The record discloses nothing which tends to show that Genoveva Aquino was actuated by the need of hiding the disgrace of being pregnant as a motive which may have induced her to have her codefendant Casipit throw her child into a pit in order that it might die. Genoveva Aquino was a widow and had no scruples in going about the town in a pregnant condition and about two before her confinement, in company with others, she worked for several hours exposed to the hear of the sun in a field flooded with water. nor, so long as the contrary be not fully proven, is it to be supposed that she wickedly intended to deprive of its life the child she had brought into the world because, against this supposition, the natural law of maternal love would prevail and consequently there in much less reason to suppose that, through her codefendant Casipit, she intended to abandon her own child and expose it to the danger of certain death.

The suspicion that might arise from the testimony of the owners of the house in which the defendant gave birth is on no wise sufficient to establish the truth of the criminal charge preferred, nor to convict the defendants.

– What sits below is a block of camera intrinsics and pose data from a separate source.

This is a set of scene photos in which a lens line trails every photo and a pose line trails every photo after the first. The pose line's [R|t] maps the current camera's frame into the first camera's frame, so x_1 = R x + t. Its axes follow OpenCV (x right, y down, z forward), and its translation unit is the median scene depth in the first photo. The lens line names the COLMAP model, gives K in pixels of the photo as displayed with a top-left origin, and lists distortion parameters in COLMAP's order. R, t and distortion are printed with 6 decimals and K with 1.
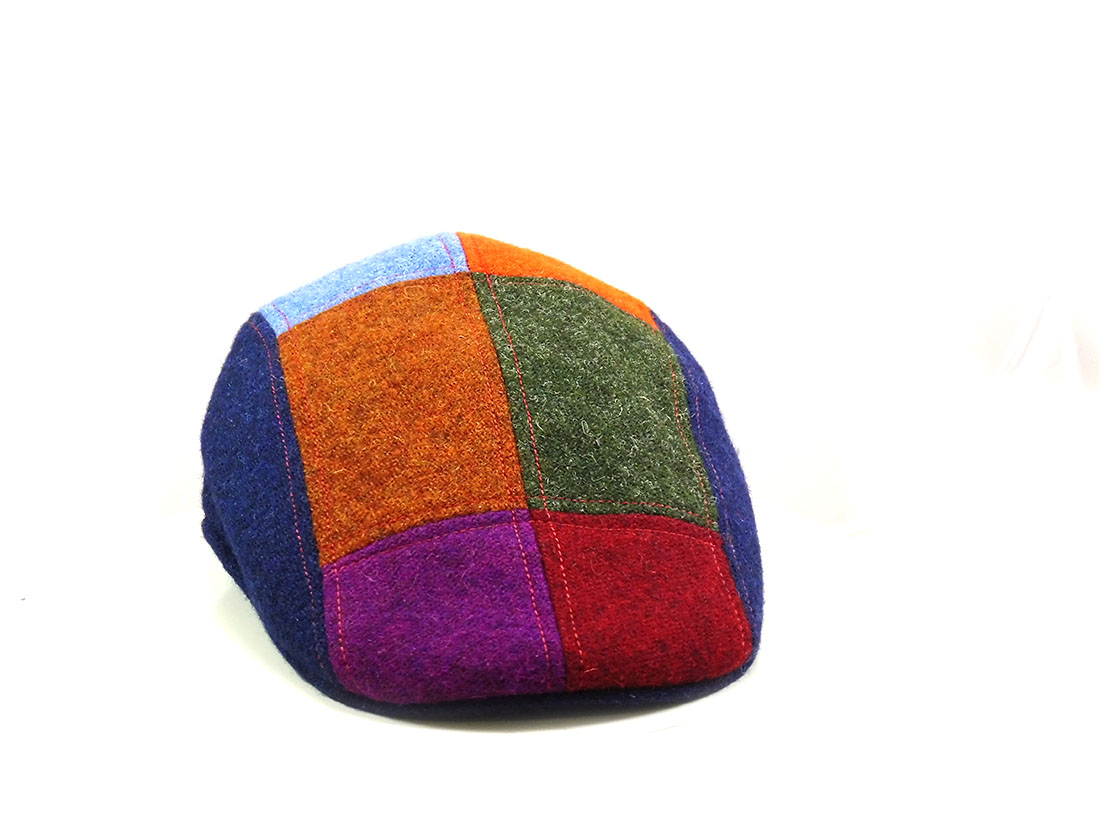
lens RADIAL K [[2396.9, 0, 550.0], [0, 2396.9, 412.5], [0, 0, 1]] dist [0.102301, -9.613495]
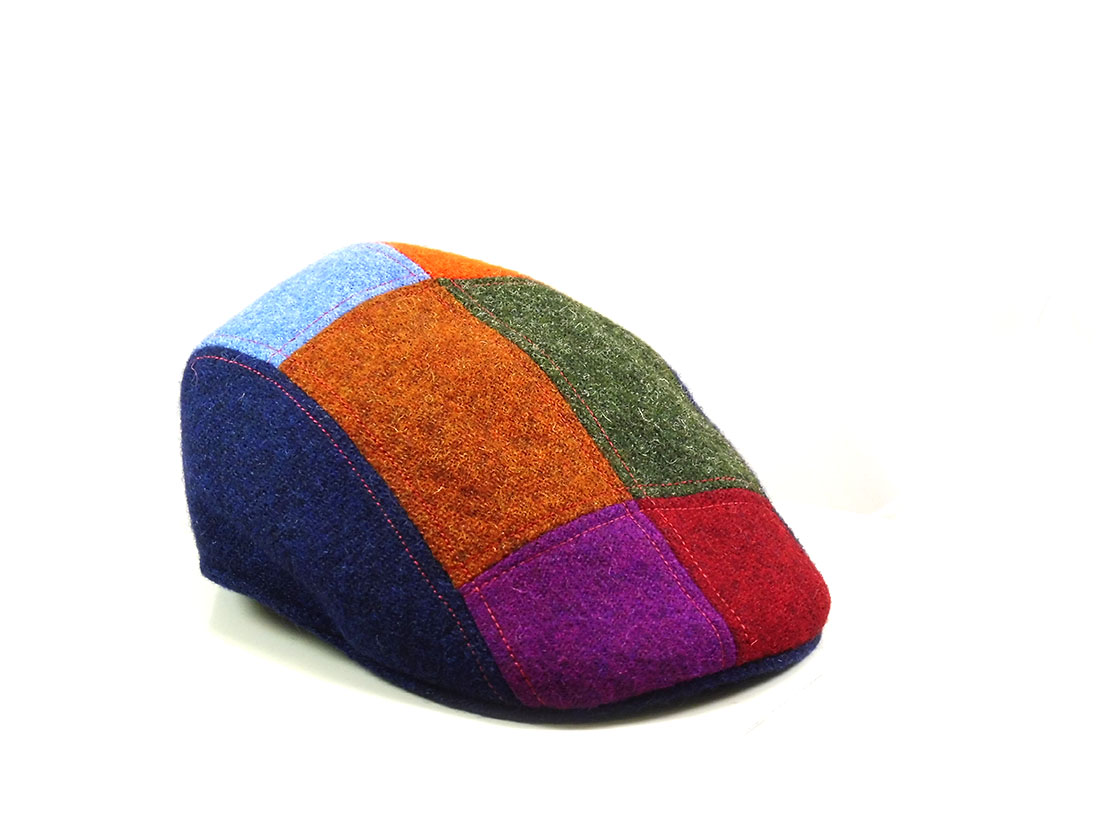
lens RADIAL K [[2396.9, 0, 550.0], [0, 2396.9, 412.5], [0, 0, 1]] dist [0.102301, -9.613495]
pose [[0.911465, -0.130815, 0.390024, -0.435831], [0.128132, 0.991207, 0.033016, -0.034474], [-0.390914, 0.019881, 0.920213, 0.078702]]
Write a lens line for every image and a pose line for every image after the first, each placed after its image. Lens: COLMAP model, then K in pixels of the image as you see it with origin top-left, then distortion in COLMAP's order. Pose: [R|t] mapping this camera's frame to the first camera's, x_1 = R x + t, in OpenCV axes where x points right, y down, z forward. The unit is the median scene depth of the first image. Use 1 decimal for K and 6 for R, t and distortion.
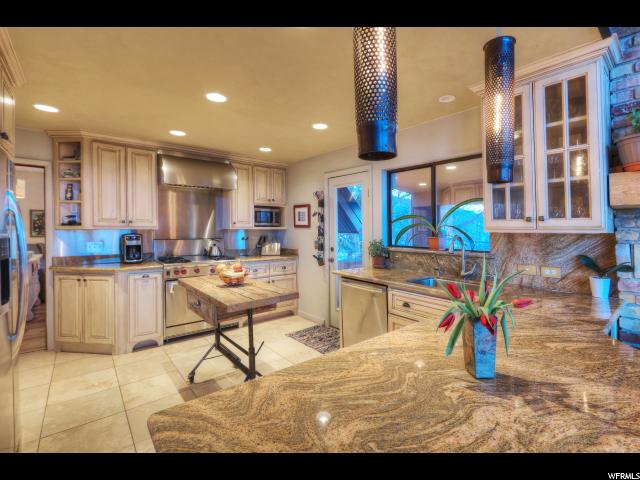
lens RADIAL K [[303.2, 0, 335.1], [0, 303.2, 229.3], [0, 0, 1]] dist [0.023164, -0.003199]
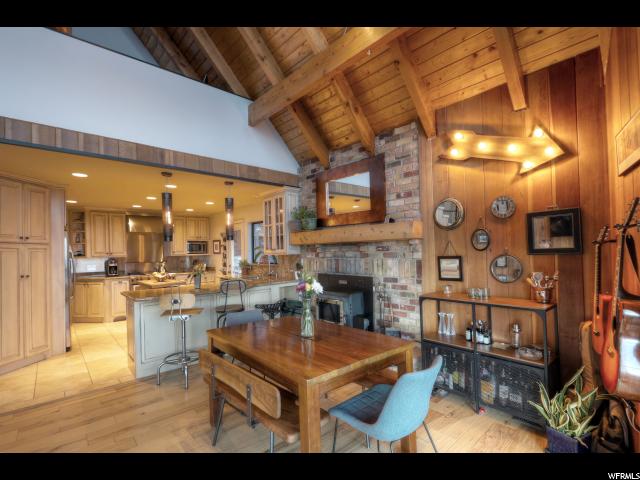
lens RADIAL K [[303.2, 0, 326.8], [0, 303.2, 248.3], [0, 0, 1]] dist [0.023164, -0.003199]
pose [[0.999178, -0.022970, 0.033387, 0.562828], [0.023421, 0.999639, -0.013187, -0.000002], [-0.033072, 0.013958, 0.999355, -0.880826]]
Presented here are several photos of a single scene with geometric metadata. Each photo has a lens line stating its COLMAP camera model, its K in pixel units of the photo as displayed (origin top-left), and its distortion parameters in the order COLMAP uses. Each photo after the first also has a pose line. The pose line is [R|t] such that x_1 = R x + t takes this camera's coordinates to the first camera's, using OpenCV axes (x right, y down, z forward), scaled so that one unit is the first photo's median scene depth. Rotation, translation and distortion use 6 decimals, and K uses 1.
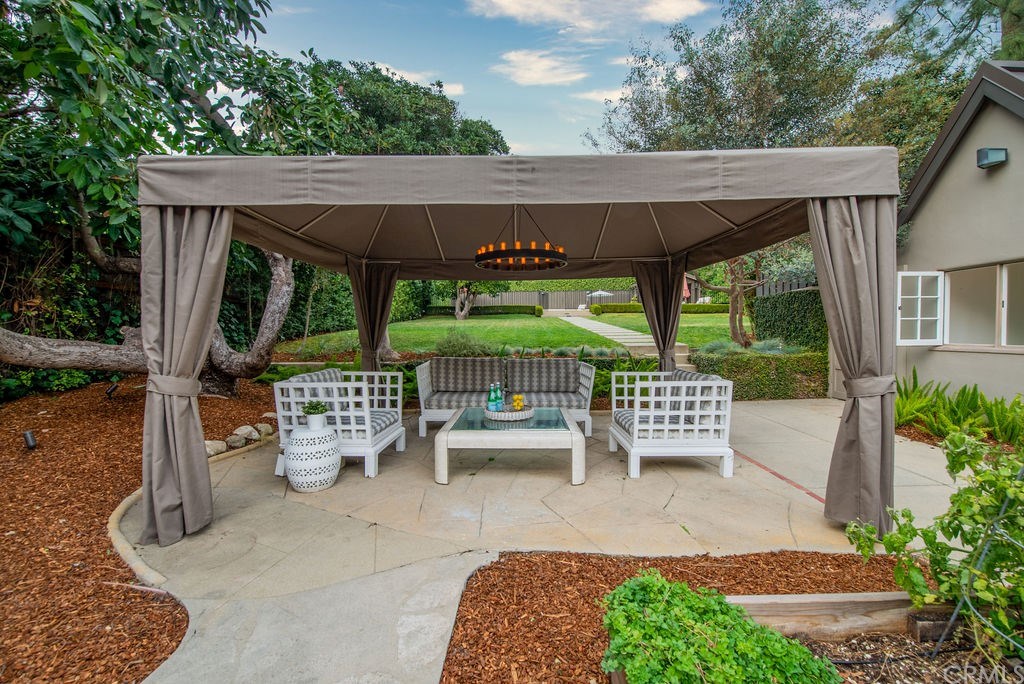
lens RADIAL K [[411.3, 0, 515.1], [0, 411.3, 348.4], [0, 0, 1]] dist [-0.014981, -0.000187]
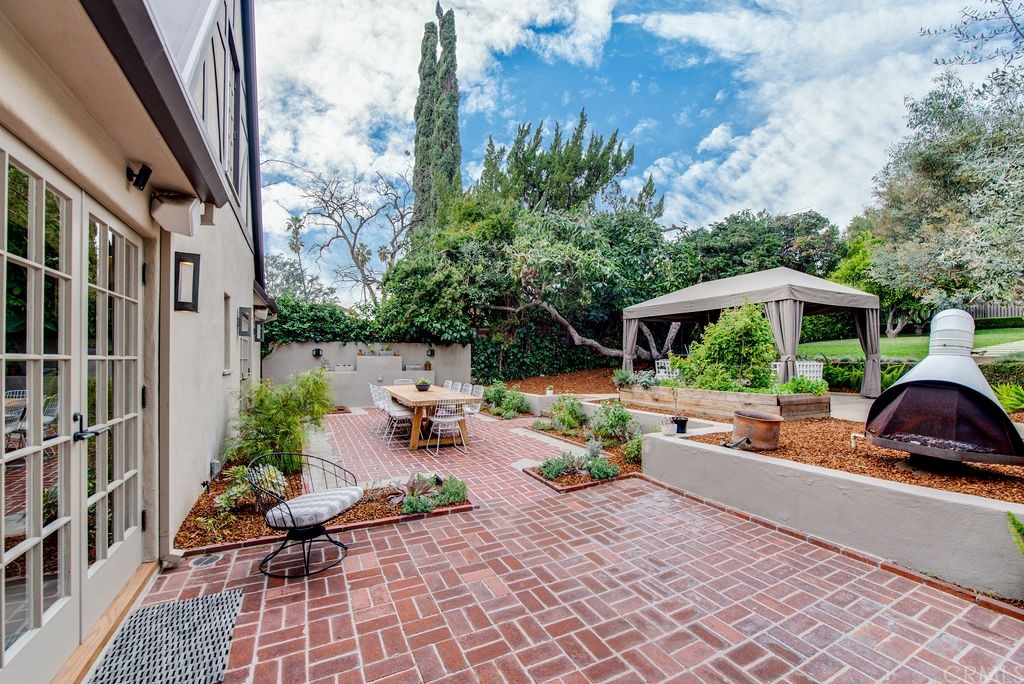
lens RADIAL K [[411.3, 0, 515.1], [0, 411.3, 348.4], [0, 0, 1]] dist [-0.014981, -0.000187]
pose [[0.460337, -0.015203, -0.887614, 2.500266], [-0.035659, 0.998730, -0.035600, 0.171080], [0.887028, 0.048040, 0.459210, -2.091642]]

A post mortem examination of the body of the defendant’s child would have shown whether it was born dead or alive, but the record does not show that such an examination was made, as it ought to have been, and the failure to make such examination ought not to prejudice the woman who gave birth to the deceased child.

With respect to the defendant, Casipit, the record discloses no circumstantial evidence of his having had any malevolent intention of burying a live child. In compliance with the instructions given him by Genoveva Aquino, he proceeded to inter the dead child which she had given birth to, and as in the darkness of the night he found a shallow pit containing a little water, he took advantage of it to save himself the trouble of digging grave to comply with his instructions to bury the child’s body. At most, the defendant Casipit may have incurred provided in article 334 and 581 of the Penal Code for having violated the laws relating to the burial of the dead.

Therefore, in view of the evidence taken in the investigation of the criminal charges against the defendants, and as it was indisputably proven that the child delivered of Genoveva Aquino at a late hour of the night of January 1 of the present year, was stillborn and showed no signs whatever of life, it is evident that the record contains no proof whatever of the commission of any acts that would constitute parricide, infanticide, or the crime of the abandonment of a child under 7 years of age to the danger of death, or of the crime of murder; in consequence, strict justice demands the defendant’s acquittal.

For the foregoing reasons, the judgment appealed from is reversed and Genoveva Aquino and Lazaro Casipit should be, as they hereby are, acquitted of the crimes of which they were prosecuted, with the costs of both instances de officio. The defendants will be set at liberty forthwith, if not held for any other crime. So ordered.

Johnson, Moreland, Trent, and Araullo, JJ., concur.